Im Zusammenhang um die Diskussion rund um Aegerten und Aufeld erinnerte Kalt an die Klimaziele. Die Schweiz hat in Paris den Vertrag zu Netto-Null bis 2050 unterschrieben. «Wir müssen daran denken, in Richtung Netto-Null zu kommen, und deshalb autoarme Quartiere für Wohnen und Gewerbe planen.»
Zu den Verbesserungsmassnahmen für den Langsamverkehr, die zurzeit weniger kontrovers diskutiert werden, wurde Buchwalder-Keller befragt. Ob solche Massnahmen vorzuziehen oder ob die verschiedenen Projekte gleichzeitig zu realiseren seien? Betreffend die Realisierungsabläufe vertrete sie ein ganzheitliches Planungsvorgehen, das den Langsamverkehr mitdenke, sagte Yvonne Buchwalder-Keller. «Das Warten auf das ganze optimierte Projekt dauert lang, wir reden von Jahrzehnten, bis das realisiert werden würde.» Es gebe jedoch definitiv Möglichkeiten, einzelne Teilprojekte vorzuziehen und situativ abgestimmt voranzutreiben, auch wenn man das grosse Ganze im Auge behalte.
Pro und Kontra Tempo 30
Den gleichen Standpunkt vertrat Buchwalder-Keller, als sich die Podiumsteilnehmenden dem Thema Tempo 30 zuwandten. «Tempo 30 ist immer ein Thema. Das muss aber pro Quartier, pro Gegend angeschaut werden», sprach sie sich gegen grossflächige Massnahmen aus. Anders Heini Kalt. Er plädierte für eine Ausdehnung von Tempo 30 in Lauffohr.

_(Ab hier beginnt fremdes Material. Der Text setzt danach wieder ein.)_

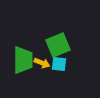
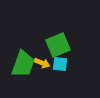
green trapezoid: moved 4 px down; rotated 20 degrees clockwise
cyan square: moved 1 px right
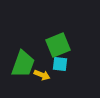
yellow arrow: moved 12 px down
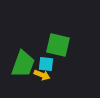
green square: rotated 35 degrees clockwise
cyan square: moved 14 px left
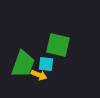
yellow arrow: moved 3 px left
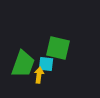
green square: moved 3 px down
yellow arrow: rotated 105 degrees counterclockwise
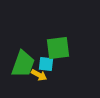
green square: rotated 20 degrees counterclockwise
yellow arrow: rotated 112 degrees clockwise
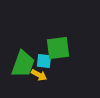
cyan square: moved 2 px left, 3 px up
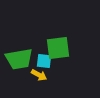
green trapezoid: moved 4 px left, 5 px up; rotated 60 degrees clockwise
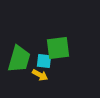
green trapezoid: rotated 64 degrees counterclockwise
yellow arrow: moved 1 px right
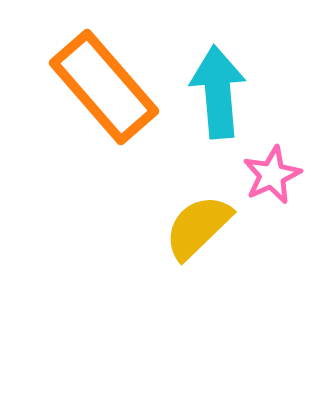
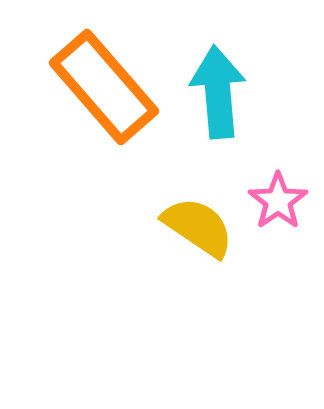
pink star: moved 6 px right, 26 px down; rotated 10 degrees counterclockwise
yellow semicircle: rotated 78 degrees clockwise
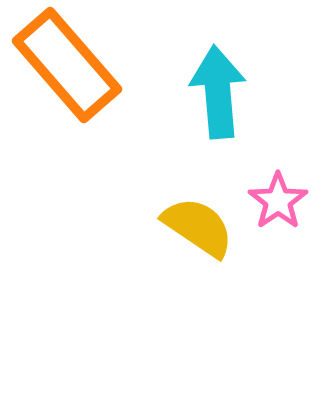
orange rectangle: moved 37 px left, 22 px up
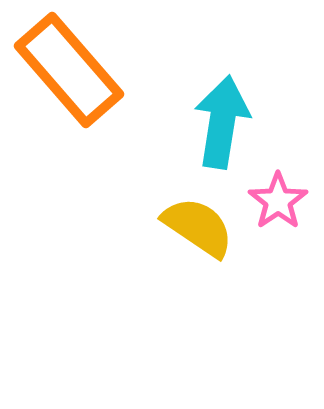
orange rectangle: moved 2 px right, 5 px down
cyan arrow: moved 4 px right, 30 px down; rotated 14 degrees clockwise
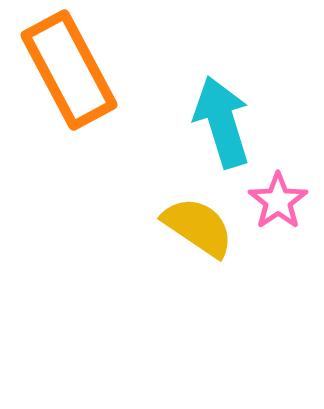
orange rectangle: rotated 13 degrees clockwise
cyan arrow: rotated 26 degrees counterclockwise
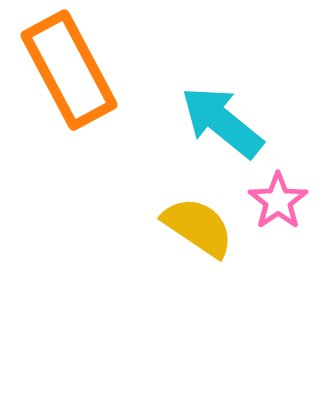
cyan arrow: rotated 34 degrees counterclockwise
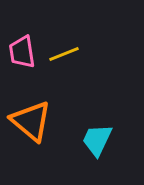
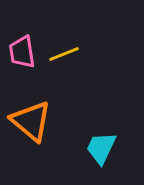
cyan trapezoid: moved 4 px right, 8 px down
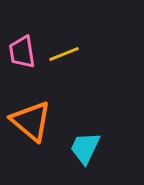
cyan trapezoid: moved 16 px left
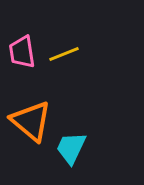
cyan trapezoid: moved 14 px left
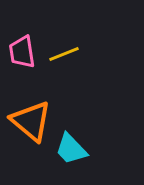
cyan trapezoid: moved 1 px down; rotated 69 degrees counterclockwise
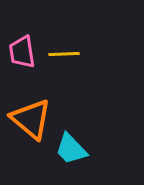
yellow line: rotated 20 degrees clockwise
orange triangle: moved 2 px up
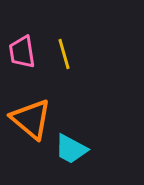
yellow line: rotated 76 degrees clockwise
cyan trapezoid: rotated 18 degrees counterclockwise
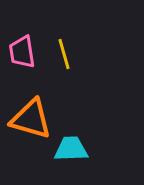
orange triangle: rotated 24 degrees counterclockwise
cyan trapezoid: rotated 150 degrees clockwise
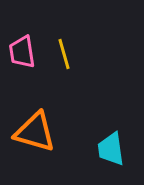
orange triangle: moved 4 px right, 13 px down
cyan trapezoid: moved 40 px right; rotated 96 degrees counterclockwise
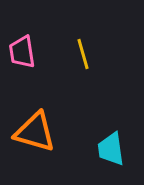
yellow line: moved 19 px right
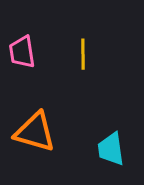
yellow line: rotated 16 degrees clockwise
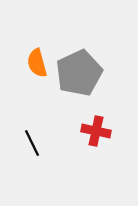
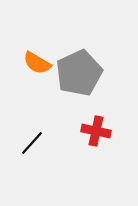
orange semicircle: rotated 44 degrees counterclockwise
black line: rotated 68 degrees clockwise
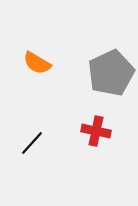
gray pentagon: moved 32 px right
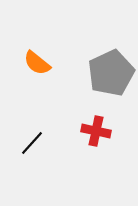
orange semicircle: rotated 8 degrees clockwise
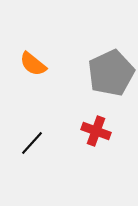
orange semicircle: moved 4 px left, 1 px down
red cross: rotated 8 degrees clockwise
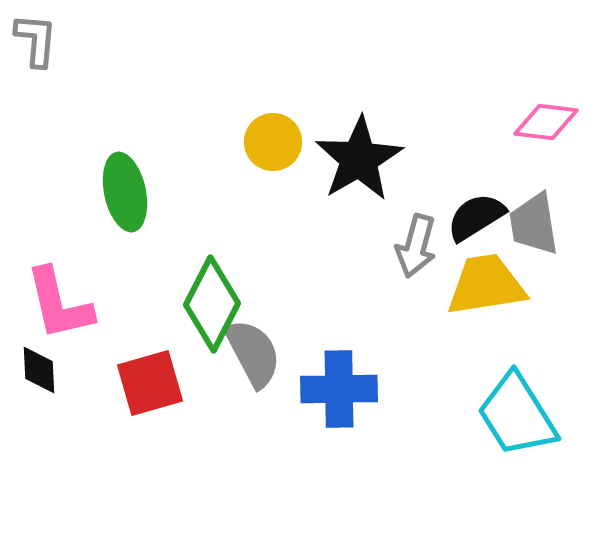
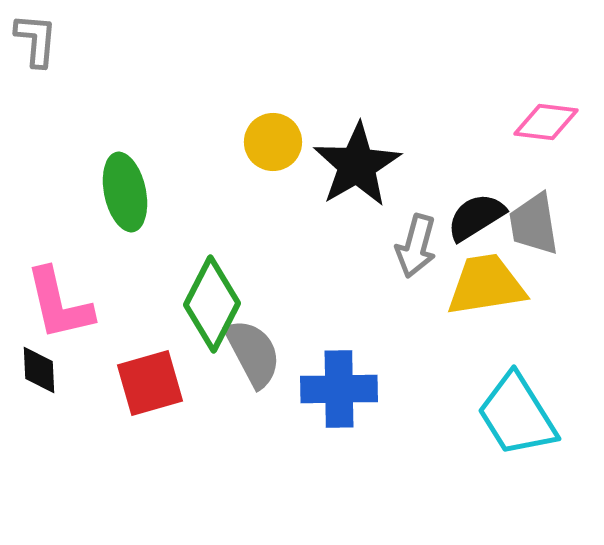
black star: moved 2 px left, 6 px down
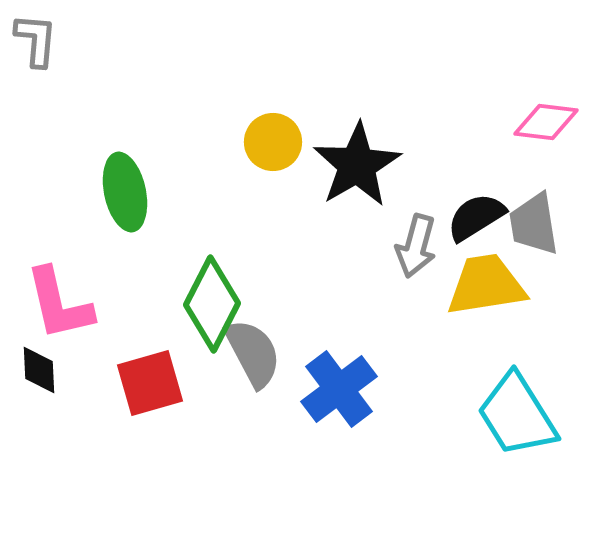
blue cross: rotated 36 degrees counterclockwise
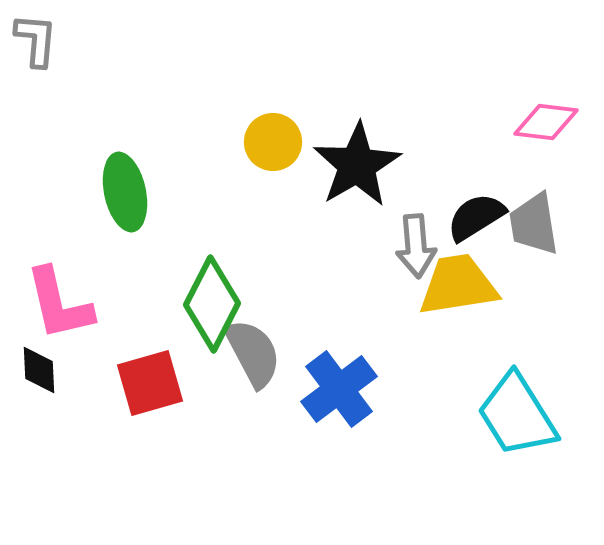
gray arrow: rotated 20 degrees counterclockwise
yellow trapezoid: moved 28 px left
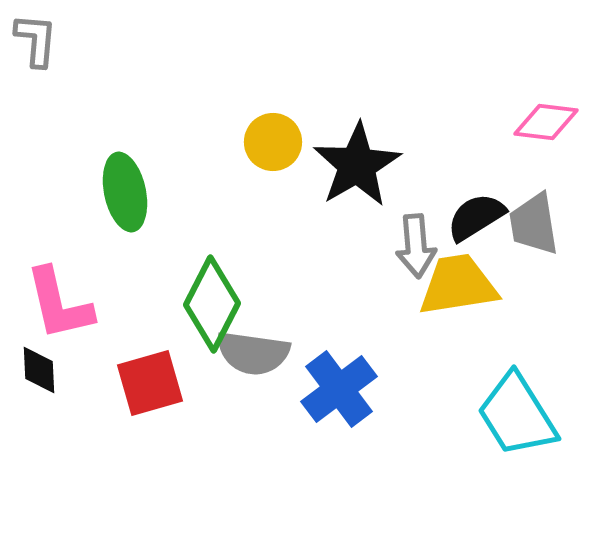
gray semicircle: rotated 126 degrees clockwise
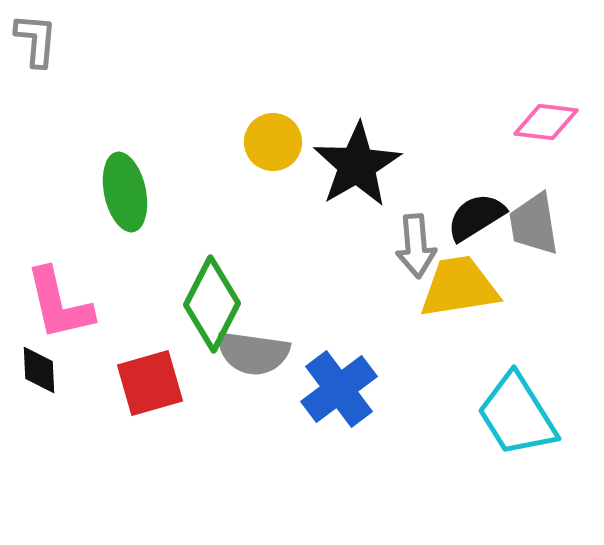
yellow trapezoid: moved 1 px right, 2 px down
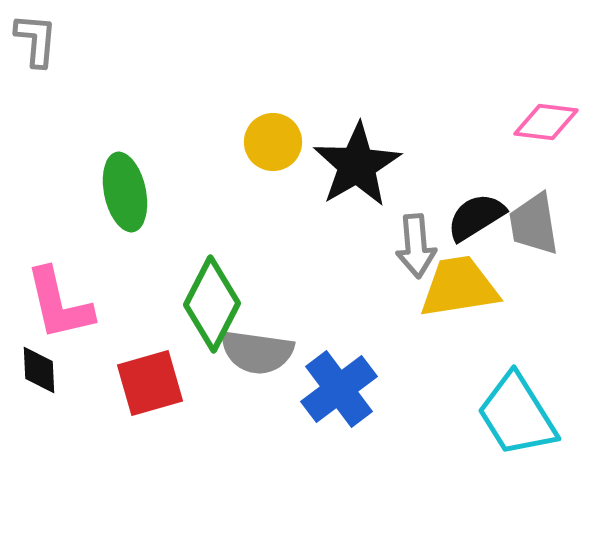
gray semicircle: moved 4 px right, 1 px up
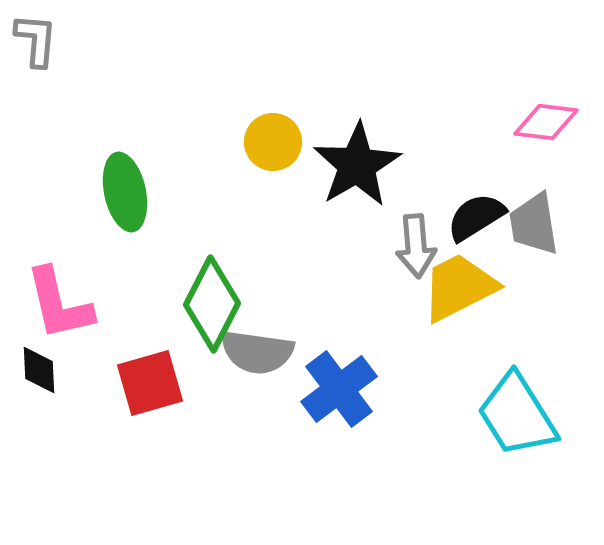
yellow trapezoid: rotated 18 degrees counterclockwise
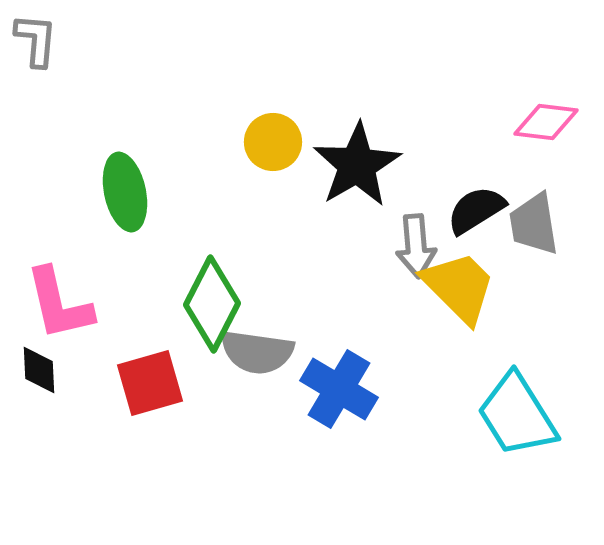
black semicircle: moved 7 px up
yellow trapezoid: rotated 72 degrees clockwise
blue cross: rotated 22 degrees counterclockwise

Beim Gespräch fiel auf, dass Belart mehr mit Heini Kalt redete, mit dem er per Du ist und einen kameradschaftlichen Ton pflegte. Yvonne Buchwalder-Keller, gegenüber der er das professionelle Sie einhielt, wurde weniger oft zu Wort gebeten. Das verlieh dem Podium eine unausgewogene Präsentation der Voten.
Als die Publikumsfrage zum Finanzhaushalt der Stadt gestellt wurde, kam Buchwalder-Keller zum Zug. Sie gab differenziert, fundiert und kompetent Auskunft und ging kompakt auf die Frage ein. «Im Vordergrund steht die Frage: Für was wird Geld ausgegeben, wo kann gespart werden? Hier müsste man über die Bücher.»